2. Indirect method can be used to detect antigens and antibodies, and its principle is shown in figure 172. There are two kinds of antibodies in this method. The first antibody is a specific antibody against antigen, and the second antibody (fluorescent antibody) is an anti-antibody against the first antibody. This method has high sensitivity, and only one fluorescent antibody is needed to detect different antigens.
Fig. 172 schematic diagram of indirect immunofluorescence.
Fig. 173 schematic diagram of complement binding immunofluorescence principle
3. Complement binding method This method is the first step of indirect method. Complement (mostly guinea pig complement) was added in the antigen-antibody reaction, and then the fluorescent labeled anti-complement antibody was used for tracing (Figure 173). This method has high sensitivity and only needs one antibody. However, it is prone to nonspecific staining and unstable complement, and it is complicated to collect fresh guinea pig serum every time. So it is used less.
4. Labeling method In this method, FITC and rhodamine were used to label different antibodies, and the same specimen was stained with fluorescence. In the presence of two corresponding antigens, orange-red and yellow-green fluorescent colors can be seen simultaneously.

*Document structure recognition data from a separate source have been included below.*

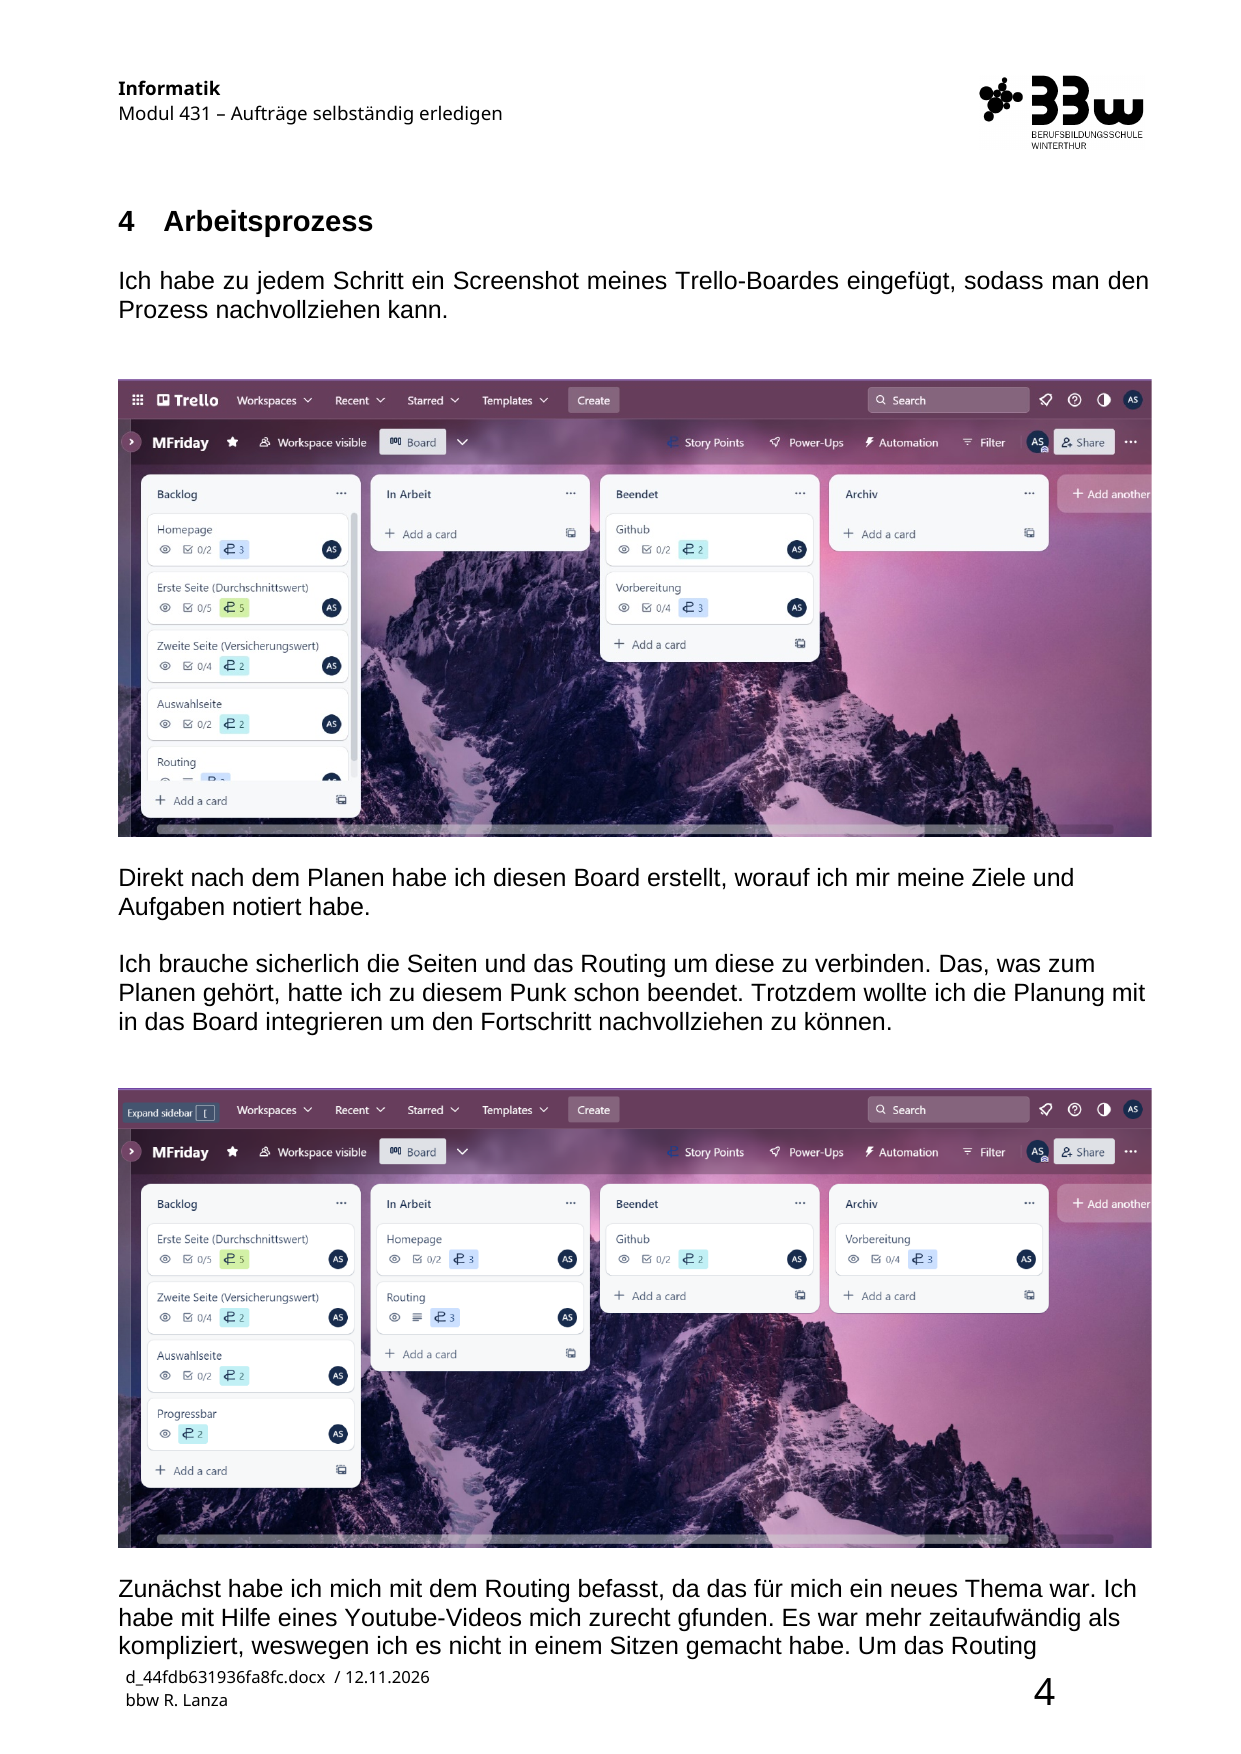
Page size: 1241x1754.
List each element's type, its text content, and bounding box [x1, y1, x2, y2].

subtitle Arbeitsprozess [118, 204, 1152, 237]
text Ich brauche sicherlich die Seiten und das Routing um diese zu verbinden. Das, was zum Planen gehört, hatte ich zu diesem Punk schon beendet. Trotzdem wollte ich die Planung mit in das Board integrieren um den Fortschritt nachvollziehen zu können. [118, 949, 1152, 1036]
text Direkt nach dem Planen habe ich diesen Board erstellt, worauf ich mir meine Ziele und Aufgaben notiert habe. [118, 863, 1152, 921]
picture [118, 1088, 1152, 1548]
text Ich habe zu jedem Schritt ein Screenshot meines Trello-Boardes eingefügt, sodass man den Prozess nachvollziehen kann. [118, 266, 1152, 324]
picture [978, 75, 1145, 150]
text Zunächst habe ich mich mit dem Routing befasst, da das für mich ein neues Thema war. Ich habe mit Hilfe eines Youtube-Videos mich zurecht gfunden. Es war mehr zeitaufwändig als kompliziert, weswegen ich es nicht in einem Sitzen gemacht habe. Um das Routing anzufangen brauchte ich mal eine Seite, also habe ich die künftige Homepage erstellt. Diese hatte jedoch noch keinen Inhalt. [118, 1574, 1152, 1660]
picture [118, 379, 1152, 837]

Application of fluorescent antibody technology in medical laboratory Fluorescent antibody technology has been used in the detection of bacteria, viruses and parasites and the diagnosis of autoimmune diseases in clinical laboratories. It is mainly used to identify strains in bacteriological examination. Specimen materials can be cultures, infected tissues, excreta secreted by patients, etc. Compared with other serological methods, this method is faster, simpler and more sensitive, but it can only be used as an auxiliary means in bacterial test diagnosis and cannot replace conventional diagnosis. Fluorescent antibody staining has a good effect on the experimental diagnosis of Neisseria meningitidis, Shigella dysenteriae, Vibrio cholerae, Brucella and Bacillus anthracis. Indirect fluorescence staining can be used to determine antibodies in serum, and can be used for epidemiological investigation and clinical retrospective diagnosis. Immunofluorescence detection of Treponema pallidum antibody is one of the commonly used methods for specific diagnosis of syphilis. Immunofluorescence technique is of great significance in virology examination, because the virus can not be seen by ordinary optical microscope, but the virus and its propagator can be detected by fluorescent antibody staining.

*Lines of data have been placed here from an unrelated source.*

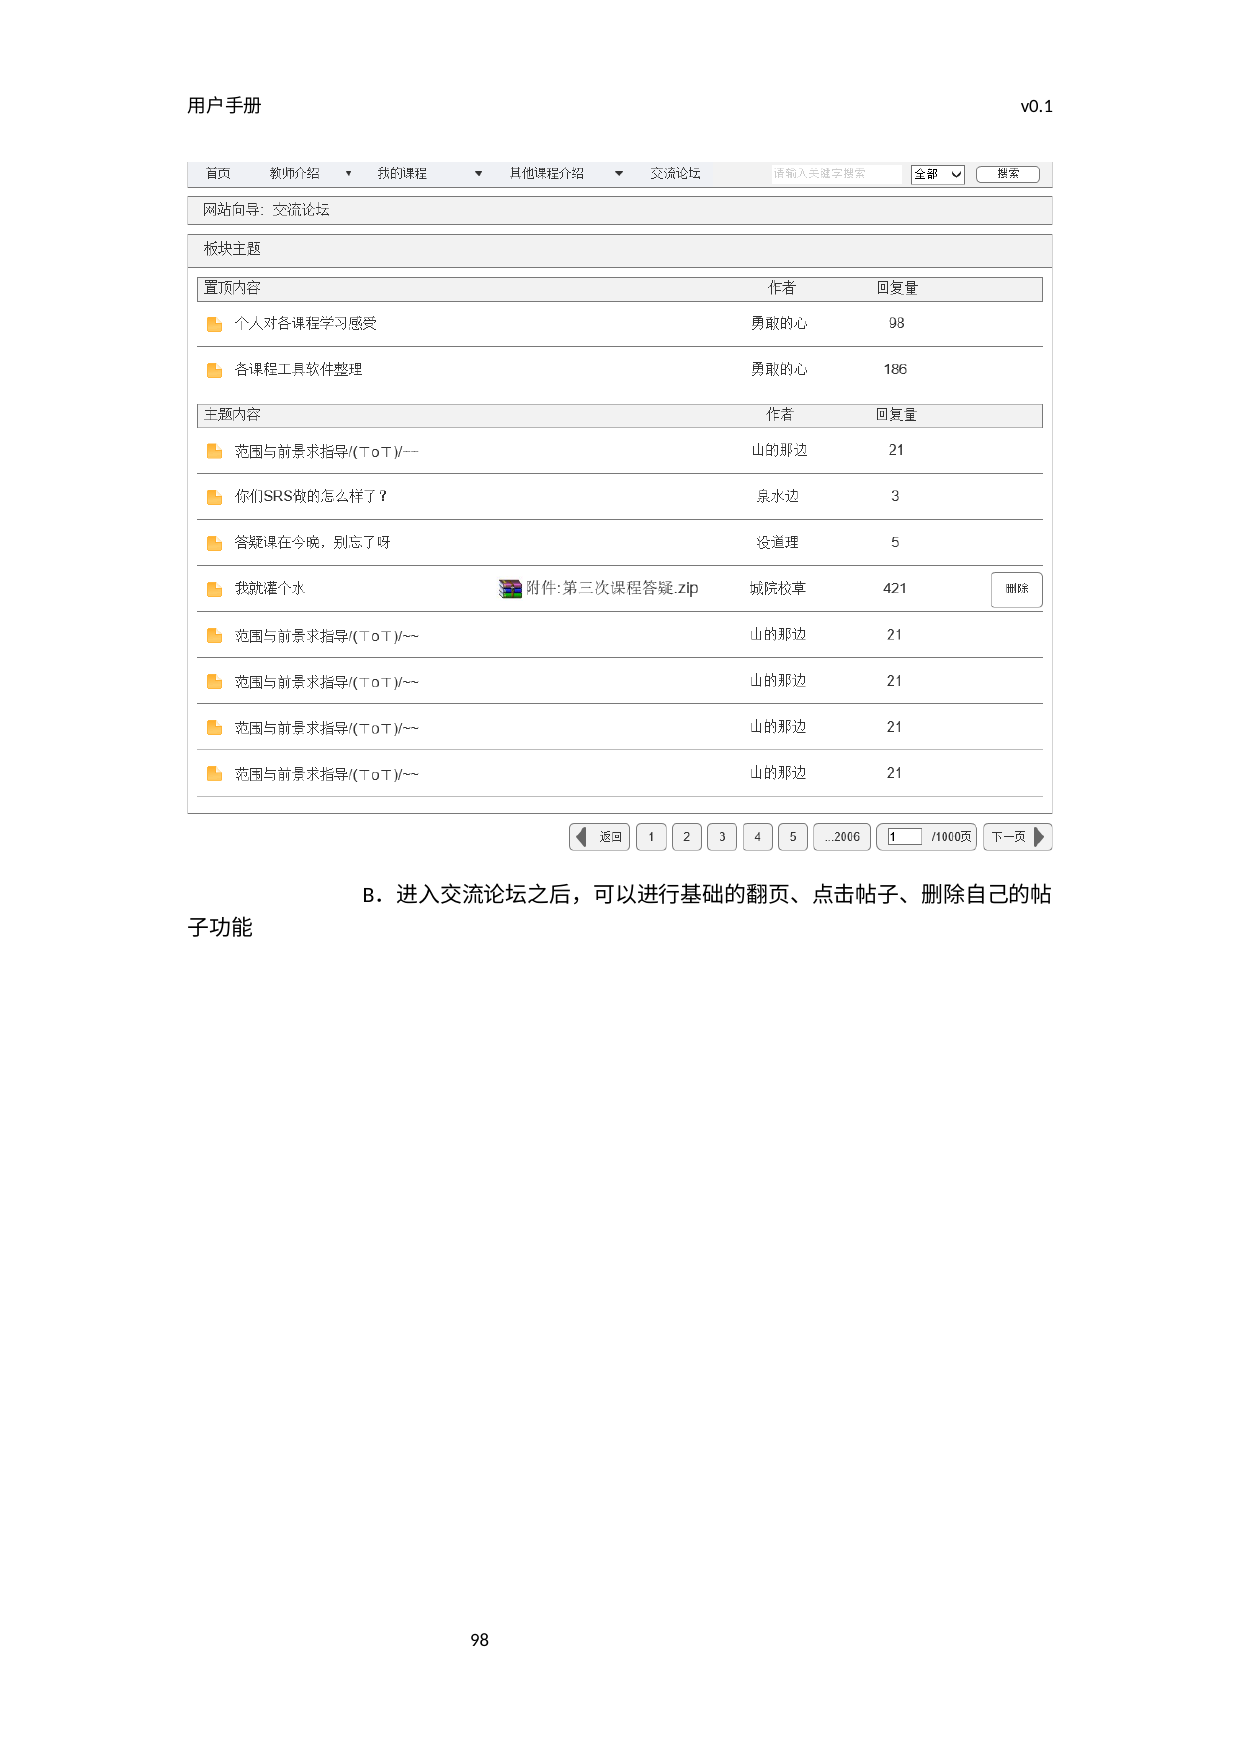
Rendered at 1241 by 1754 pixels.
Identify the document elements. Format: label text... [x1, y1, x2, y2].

text B．进入交流论坛之后，可以进行基础的翻页、点击帖子、删除自己的帖子功能 [187, 877, 1053, 942]
picture [187, 162, 1053, 851]
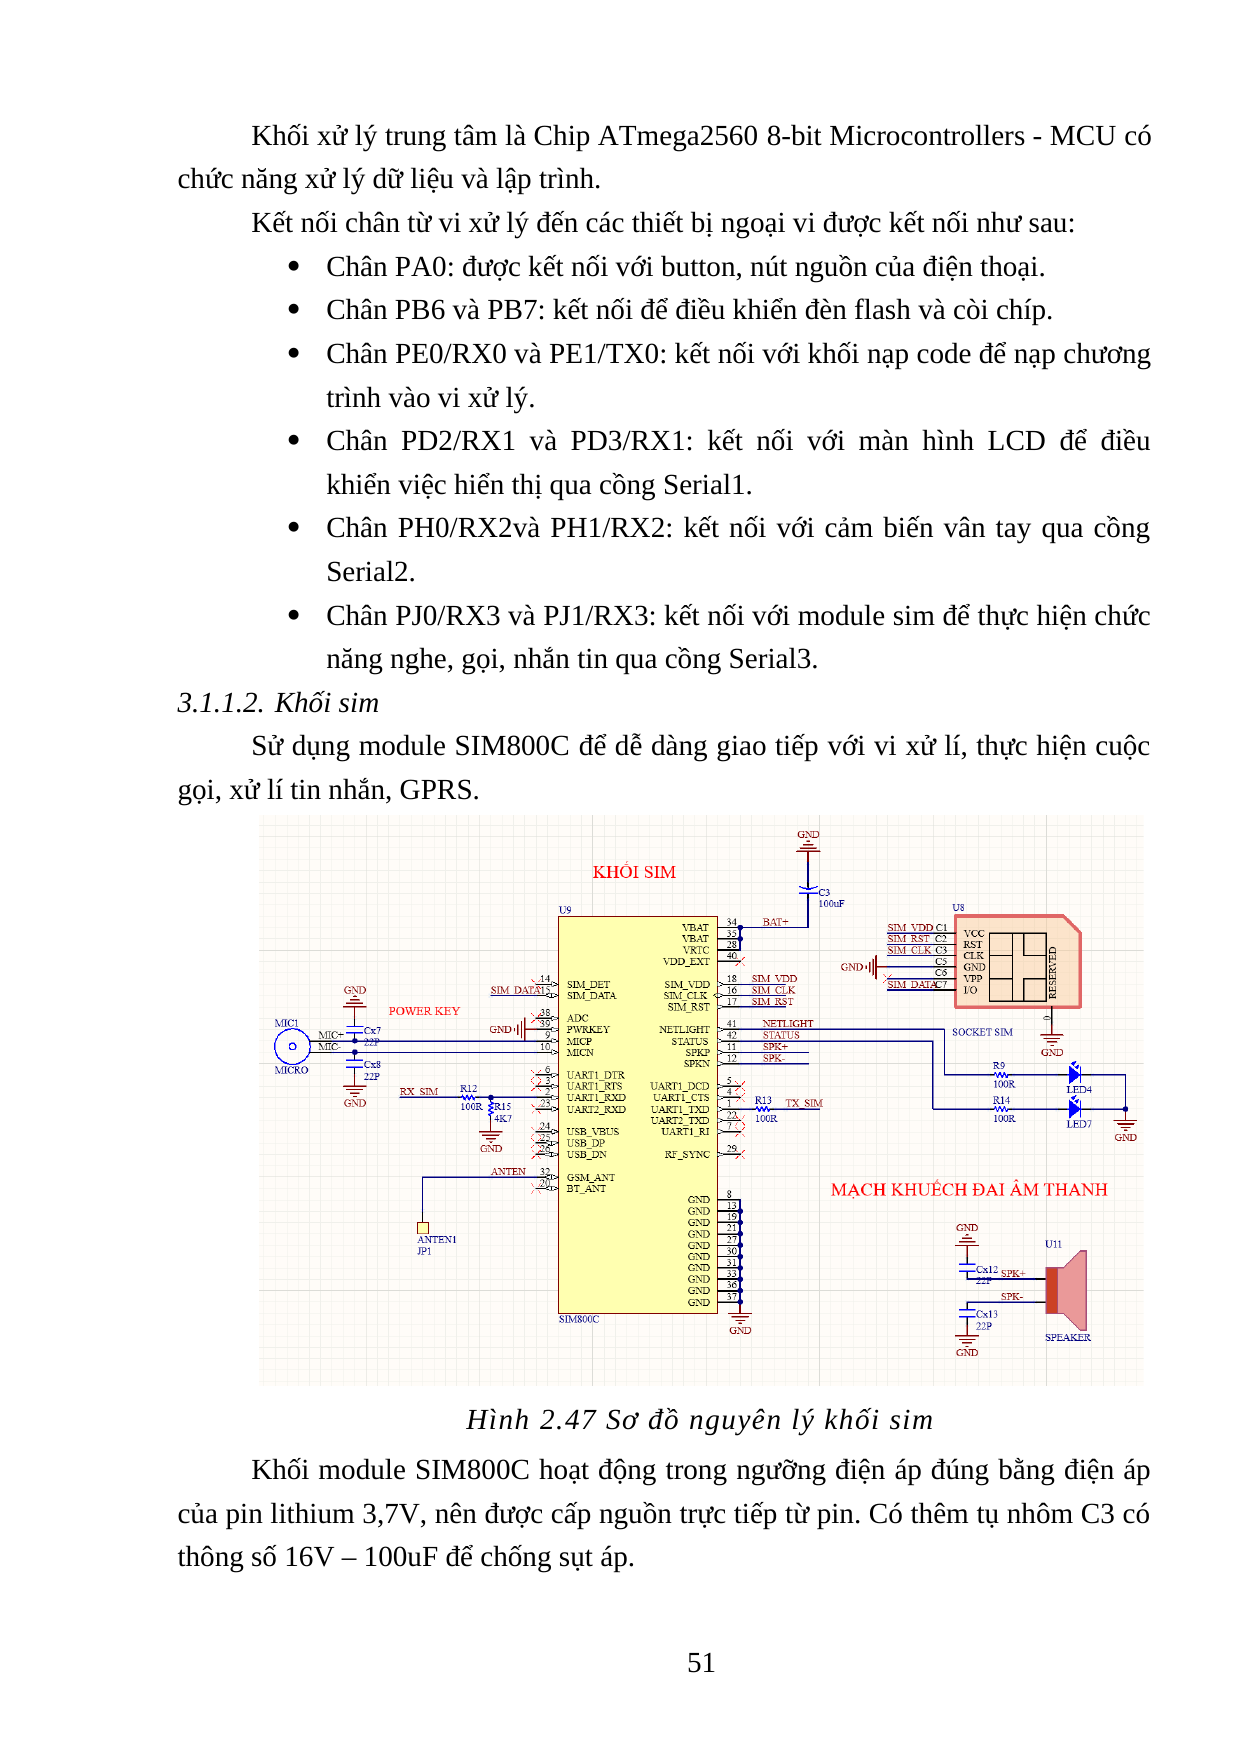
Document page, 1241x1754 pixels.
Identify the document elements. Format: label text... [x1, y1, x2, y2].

text Sử dụng module SIM800C để dễ dàng giao tiếp với vi xử lí, thực hiện cuộc gọi, xử lí tin nhắn, GPRS. [177, 728, 1152, 805]
list Chân PH0/RX2và PH1/RX2: kết nối với cảm biến vân tay qua cồng Serial2. [288, 510, 1152, 588]
list Chân PA0: được kết nối với button, nút nguồn của điện thoại. [288, 249, 1152, 282]
list Chân PJ0/RX3 và PJ1/RX3: kết nối với module sim để thực hiện chức năng nghe, gọi, nhắn tin qua cồng Serial3. [288, 598, 1152, 675]
list Chân PE0/RX0 và PE1/TX0: kết nối với khối nạp code để nạp chương trình vào vi xử lý. [288, 336, 1152, 413]
list Chân PB6 và PB7: kết nối để điều khiển đèn flash và còi chíp. [288, 292, 1152, 326]
text Kết nối chân từ vi xử lý đến các thiết bị ngoại vi được kết nối như sau: [177, 205, 1152, 239]
subtitle Hình 2.3 Sơ đồ nguyên lý khối sim [177, 1402, 1152, 1436]
picture [259, 815, 1144, 1386]
subtitle Khối sim [177, 685, 1152, 718]
text Khối module SIM800C hoạt động trong ngưỡng điện áp đúng bằng điện áp của pin lithium 3,7V, nên được cấp nguồn trực tiếp từ pin. Có thêm tụ nhôm C3 có thông số 16V – 100uF để chống sụt áp. [177, 1452, 1152, 1573]
text Khối xử lý trung tâm là Chip ATmega2560 8-bit Microcontrollers - MCU có chức năng xử lý dữ liệu và lập trình. [177, 118, 1152, 195]
list Chân PD2/RX1 và PD3/RX1: kết nối với màn hình LCD để điều khiển việc hiển thị qua cồng Serial1. [288, 423, 1152, 500]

Indirect fluorescent antibody staining is widely used in the diagnosis of parasitic infection. Indirect immunofluorescence test (IFAT) is currently recognized as the most effective method to detect malaria antibodies. The common antigen is erythroblastoid antigen in the blood of malaria patients. IFAT also has a high diagnostic value for extraintestinal amoeba, especially for amebic liver abscess. The antigen used is amoeba culture suspension or extracted soluble antigen.

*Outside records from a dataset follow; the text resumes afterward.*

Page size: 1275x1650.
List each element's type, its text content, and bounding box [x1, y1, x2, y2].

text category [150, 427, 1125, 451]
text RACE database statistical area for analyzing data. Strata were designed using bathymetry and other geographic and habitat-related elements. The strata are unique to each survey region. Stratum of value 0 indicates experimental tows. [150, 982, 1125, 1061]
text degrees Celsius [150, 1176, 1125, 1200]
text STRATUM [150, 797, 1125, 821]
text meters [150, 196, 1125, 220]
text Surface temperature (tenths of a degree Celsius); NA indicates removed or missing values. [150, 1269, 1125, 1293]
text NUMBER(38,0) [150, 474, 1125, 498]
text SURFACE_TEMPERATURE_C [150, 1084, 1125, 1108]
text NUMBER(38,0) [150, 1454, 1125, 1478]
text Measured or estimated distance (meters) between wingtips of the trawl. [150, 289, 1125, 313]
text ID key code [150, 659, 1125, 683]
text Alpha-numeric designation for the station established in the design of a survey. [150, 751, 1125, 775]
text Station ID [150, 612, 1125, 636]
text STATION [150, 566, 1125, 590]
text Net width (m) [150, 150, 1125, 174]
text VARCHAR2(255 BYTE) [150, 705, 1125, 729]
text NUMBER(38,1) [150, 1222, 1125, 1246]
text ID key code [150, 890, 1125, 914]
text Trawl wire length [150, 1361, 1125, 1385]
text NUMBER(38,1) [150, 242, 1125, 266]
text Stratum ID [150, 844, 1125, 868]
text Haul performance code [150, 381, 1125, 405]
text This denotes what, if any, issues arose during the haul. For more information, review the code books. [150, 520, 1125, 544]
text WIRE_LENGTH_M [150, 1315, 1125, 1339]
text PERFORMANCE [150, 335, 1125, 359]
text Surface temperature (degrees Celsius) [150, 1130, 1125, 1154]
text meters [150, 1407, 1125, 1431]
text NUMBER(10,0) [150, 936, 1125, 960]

Immunofluorescence is also a good tool to detect autoantibodies, which is widely used in the experimental diagnosis of autoimmune diseases. Its outstanding advantage is that it can simultaneously detect antibodies and tissue components that react specifically with antibodies in a simple way, and can simultaneously detect antibodies against different tissue components in the same tissue. There are mainly anti-nuclear antibodies, anti-smooth muscle antibodies and anti-mitochondrial antibodies. Mouse liver is the most commonly used nuclear antigen in the detection of antinuclear antibodies, which can be made into frozen sections, prints or homogenates. Anti-centromere antibody and anti-neutrophil plasma antibody can also be detected by tissue culture cells such as Hep2 cells or Hela cells smear. Other autoantibodies that can be detected by immunofluorescence technique include anti-parietal cell antibody, anti-double-stranded DNA antibody, anti-thyroglobulin antibody, anti-thyroid microsome antibody, anti-bone marrow muscle antibody and anti-adrenal antibody.